=== Activity ===
Please output every line of the listing below, reproducing each one without any change.

=== Data shown ===
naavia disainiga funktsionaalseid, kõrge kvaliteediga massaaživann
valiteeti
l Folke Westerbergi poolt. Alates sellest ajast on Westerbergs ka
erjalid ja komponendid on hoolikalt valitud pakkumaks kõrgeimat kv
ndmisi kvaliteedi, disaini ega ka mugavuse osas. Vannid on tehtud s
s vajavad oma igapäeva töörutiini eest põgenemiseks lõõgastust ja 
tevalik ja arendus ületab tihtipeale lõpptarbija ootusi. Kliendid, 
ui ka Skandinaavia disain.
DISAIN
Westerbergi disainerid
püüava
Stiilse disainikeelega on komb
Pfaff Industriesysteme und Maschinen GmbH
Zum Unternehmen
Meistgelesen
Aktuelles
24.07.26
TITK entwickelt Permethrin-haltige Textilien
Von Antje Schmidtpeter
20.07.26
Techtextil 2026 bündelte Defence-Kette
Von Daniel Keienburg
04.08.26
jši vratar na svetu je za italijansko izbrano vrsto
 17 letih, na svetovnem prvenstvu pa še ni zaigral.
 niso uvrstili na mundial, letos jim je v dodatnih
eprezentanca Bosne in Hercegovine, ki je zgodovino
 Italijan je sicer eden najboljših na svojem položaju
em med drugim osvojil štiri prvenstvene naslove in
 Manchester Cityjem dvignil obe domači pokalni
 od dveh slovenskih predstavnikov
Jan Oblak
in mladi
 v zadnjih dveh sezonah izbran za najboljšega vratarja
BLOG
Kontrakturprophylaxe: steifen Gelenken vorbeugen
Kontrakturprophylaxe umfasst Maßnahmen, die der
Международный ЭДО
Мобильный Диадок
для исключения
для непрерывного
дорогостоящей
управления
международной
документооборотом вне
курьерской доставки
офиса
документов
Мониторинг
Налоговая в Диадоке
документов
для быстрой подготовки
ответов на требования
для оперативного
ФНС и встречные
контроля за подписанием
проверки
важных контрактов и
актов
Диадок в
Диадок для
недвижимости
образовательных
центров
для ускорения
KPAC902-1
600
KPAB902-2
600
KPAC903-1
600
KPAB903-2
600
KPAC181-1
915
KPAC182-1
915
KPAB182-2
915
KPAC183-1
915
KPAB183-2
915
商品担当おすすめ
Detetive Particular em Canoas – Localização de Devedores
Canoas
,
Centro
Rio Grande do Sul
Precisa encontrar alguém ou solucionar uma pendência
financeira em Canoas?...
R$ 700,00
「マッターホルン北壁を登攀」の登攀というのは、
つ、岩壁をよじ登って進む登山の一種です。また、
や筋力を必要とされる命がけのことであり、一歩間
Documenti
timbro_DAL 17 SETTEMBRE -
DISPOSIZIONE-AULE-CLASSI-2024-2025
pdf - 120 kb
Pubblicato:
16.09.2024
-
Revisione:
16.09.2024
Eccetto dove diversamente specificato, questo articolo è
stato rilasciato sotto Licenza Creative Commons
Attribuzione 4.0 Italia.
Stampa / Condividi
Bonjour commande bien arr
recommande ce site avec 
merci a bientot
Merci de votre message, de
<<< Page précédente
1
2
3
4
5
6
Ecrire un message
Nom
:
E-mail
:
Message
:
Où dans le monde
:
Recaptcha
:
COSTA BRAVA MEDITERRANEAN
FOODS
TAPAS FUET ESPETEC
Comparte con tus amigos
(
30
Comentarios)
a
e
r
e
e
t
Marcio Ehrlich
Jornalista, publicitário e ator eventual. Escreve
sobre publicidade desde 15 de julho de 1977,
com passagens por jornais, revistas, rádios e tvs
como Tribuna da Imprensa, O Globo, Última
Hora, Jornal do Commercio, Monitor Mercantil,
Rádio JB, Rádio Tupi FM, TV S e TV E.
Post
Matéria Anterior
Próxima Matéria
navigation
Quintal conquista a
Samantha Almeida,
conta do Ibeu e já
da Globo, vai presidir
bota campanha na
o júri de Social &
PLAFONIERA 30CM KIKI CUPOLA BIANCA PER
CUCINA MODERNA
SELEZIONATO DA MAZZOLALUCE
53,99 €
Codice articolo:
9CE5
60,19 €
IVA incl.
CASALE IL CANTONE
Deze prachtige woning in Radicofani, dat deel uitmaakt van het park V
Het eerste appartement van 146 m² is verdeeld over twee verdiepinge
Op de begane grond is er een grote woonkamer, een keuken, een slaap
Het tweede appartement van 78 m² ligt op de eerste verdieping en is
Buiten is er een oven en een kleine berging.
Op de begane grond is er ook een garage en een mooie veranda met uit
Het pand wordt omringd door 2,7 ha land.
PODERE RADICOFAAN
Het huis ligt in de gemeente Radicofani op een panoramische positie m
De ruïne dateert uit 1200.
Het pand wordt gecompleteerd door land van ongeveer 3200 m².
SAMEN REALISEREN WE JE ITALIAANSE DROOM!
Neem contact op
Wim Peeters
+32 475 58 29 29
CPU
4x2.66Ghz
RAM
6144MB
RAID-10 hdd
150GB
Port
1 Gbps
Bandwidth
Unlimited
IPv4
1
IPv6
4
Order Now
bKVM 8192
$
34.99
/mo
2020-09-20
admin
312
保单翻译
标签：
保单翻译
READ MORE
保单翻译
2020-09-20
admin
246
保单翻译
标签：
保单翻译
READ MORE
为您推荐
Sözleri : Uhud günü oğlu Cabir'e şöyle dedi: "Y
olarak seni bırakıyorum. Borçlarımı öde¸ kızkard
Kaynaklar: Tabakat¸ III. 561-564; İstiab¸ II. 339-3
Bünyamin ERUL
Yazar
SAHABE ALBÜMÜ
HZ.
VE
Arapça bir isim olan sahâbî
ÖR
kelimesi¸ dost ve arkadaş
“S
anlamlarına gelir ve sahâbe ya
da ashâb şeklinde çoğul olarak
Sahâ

=== Reply ===
naavia disainiga funktsionaalseid, kõrge kvaliteediga massaaživann
valiteeti
l Folke Westerbergi poolt. Alates sellest ajast on Westerbergs ka
erjalid ja komponendid on hoolikalt valitud pakkumaks kõrgeimat kv
ndmisi kvaliteedi, disaini ega ka mugavuse osas. Vannid on tehtud s
s vajavad oma igapäeva töörutiini eest põgenemiseks lõõgastust ja 
tevalik ja arendus ületab tihtipeale lõpptarbija ootusi. Kliendid, 
ui ka Skandinaavia disain.
DISAIN
Westerbergi disainerid
püüava
Stiilse disainikeelega on komb
Pfaff Industriesysteme und Maschinen GmbH
Zum Unternehmen
Meistgelesen
Aktuelles
24.07.26
TITK entwickelt Permethrin-haltige Textilien
Von Antje Schmidtpeter
20.07.26
Techtextil 2026 bündelte Defence-Kette
Von Daniel Keienburg
04.08.26
jši vratar na svetu je za italijansko izbrano vrsto
 17 letih, na svetovnem prvenstvu pa še ni zaigral.
 niso uvrstili na mundial, letos jim je v dodatnih
eprezentanca Bosne in Hercegovine, ki je zgodovino
 Italijan je sicer eden najboljših na svojem položaju
em med drugim osvojil štiri prvenstvene naslove in
 Manchester Cityjem dvignil obe domači pokalni
 od dveh slovenskih predstavnikov
Jan Oblak
in mladi
 v zadnjih dveh sezonah izbran za najboljšega vratarja
BLOG
Kontrakturprophylaxe: steifen Gelenken vorbeugen
Kontrakturprophylaxe umfasst Maßnahmen, die der
Международный ЭДО
Мобильный Диадок
для исключения
для непрерывного
дорогостоящей
управления
международной
документооборотом вне
курьерской доставки
офиса
документов
Мониторинг
Налоговая в Диадоке
документов
для быстрой подготовки
ответов на требования
для оперативного
ФНС и встречные
контроля за подписанием
проверки
важных контрактов и
актов
Диадок в
Диадок для
недвижимости
образовательных
центров
для ускорения
KPAC902-1
600
KPAB902-2
600
KPAC903-1
600
KPAB903-2
600
KPAC181-1
915
KPAC182-1
915
KPAB182-2
915
KPAC183-1
915
KPAB183-2
915
商品担当おすすめ
Detetive Particular em Canoas – Localização de Devedores
Canoas
,
Centro
Rio Grande do Sul
Precisa encontrar alguém ou solucionar uma pendência
financeira em Canoas?...
R$ 700,00
「マッターホルン北壁を登攀」の登攀というのは、
つ、岩壁をよじ登って進む登山の一種です。また、
や筋力を必要とされる命がけのことであり、一歩間
Documenti
timbro_DAL 17 SETTEMBRE -
DISPOSIZIONE-AULE-CLASSI-2024-2025
pdf - 120 kb
Pubblicato:
16.09.2024
-
Revisione:
16.09.2024
Eccetto dove diversamente specificato, questo articolo è
stato rilasciato sotto Licenza Creative Commons
Attribuzione 4.0 Italia.
Stampa / Condividi
Bonjour commande bien arr
recommande ce site avec 
merci a bientot
Merci de votre message, de
<<< Page précédente
1
2
3
4
5
6
Ecrire un message
Nom
:
E-mail
:
Message
:
Où dans le monde
:
Recaptcha
:
COSTA BRAVA MEDITERRANEAN
FOODS
TAPAS FUET ESPETEC
Comparte con tus amigos
(
30
Comentarios)
a
e
r
e
e
t
Marcio Ehrlich
Jornalista, publicitário e ator eventual. Escreve
sobre publicidade desde 15 de julho de 1977,
com passagens por jornais, revistas, rádios e tvs
como Tribuna da Imprensa, O Globo, Última
Hora, Jornal do Commercio, Monitor Mercantil,
Rádio JB, Rádio Tupi FM, TV S e TV E.
Post
Matéria Anterior
Próxima Matéria
navigation
Quintal conquista a
Samantha Almeida,
conta do Ibeu e já
da Globo, vai presidir
bota campanha na
o júri de Social &
PLAFONIERA 30CM KIKI CUPOLA BIANCA PER
CUCINA MODERNA
SELEZIONATO DA MAZZOLALUCE
53,99 €
Codice articolo:
9CE5
60,19 €
IVA incl.
CASALE IL CANTONE
Deze prachtige woning in Radicofani, dat deel uitmaakt van het park V
Het eerste appartement van 146 m² is verdeeld over twee verdiepinge
Op de begane grond is er een grote woonkamer, een keuken, een slaap
Het tweede appartement van 78 m² ligt op de eerste verdieping en is
Buiten is er een oven en een kleine berging.
Op de begane grond is er ook een garage en een mooie veranda met uit
Het pand wordt omringd door 2,7 ha land.
PODERE RADICOFAAN
Het huis ligt in de gemeente Radicofani op een panoramische positie m
De ruïne dateert uit 1200.
Het pand wordt gecompleteerd door land van ongeveer 3200 m².
SAMEN REALISEREN WE JE ITALIAANSE DROOM!
Neem contact op
Wim Peeters
+32 475 58 29 29
CPU
4x2.66Ghz
RAM
6144MB
RAID-10 hdd
150GB
Port
1 Gbps
Bandwidth
Unlimited
IPv4
1
IPv6
4
Order Now
bKVM 8192
$
34.99
/mo
2020-09-20
admin
312
保单翻译
标签：
保单翻译
READ MORE
保单翻译
2020-09-20
admin
246
保单翻译
标签：
保单翻译
READ MORE
为您推荐
Sözleri : Uhud günü oğlu Cabir'e şöyle dedi: "Y
olarak seni bırakıyorum. Borçlarımı öde¸ kızkard
Kaynaklar: Tabakat¸ III. 561-564; İstiab¸ II. 339-3
Bünyamin ERUL
Yazar
SAHABE ALBÜMÜ
HZ.
VE
Arapça bir isim olan sahâbî
ÖR
kelimesi¸ dost ve arkadaş
“S
anlamlarına gelir ve sahâbe ya
da ashâb şeklinde çoğul olarak
Sahâ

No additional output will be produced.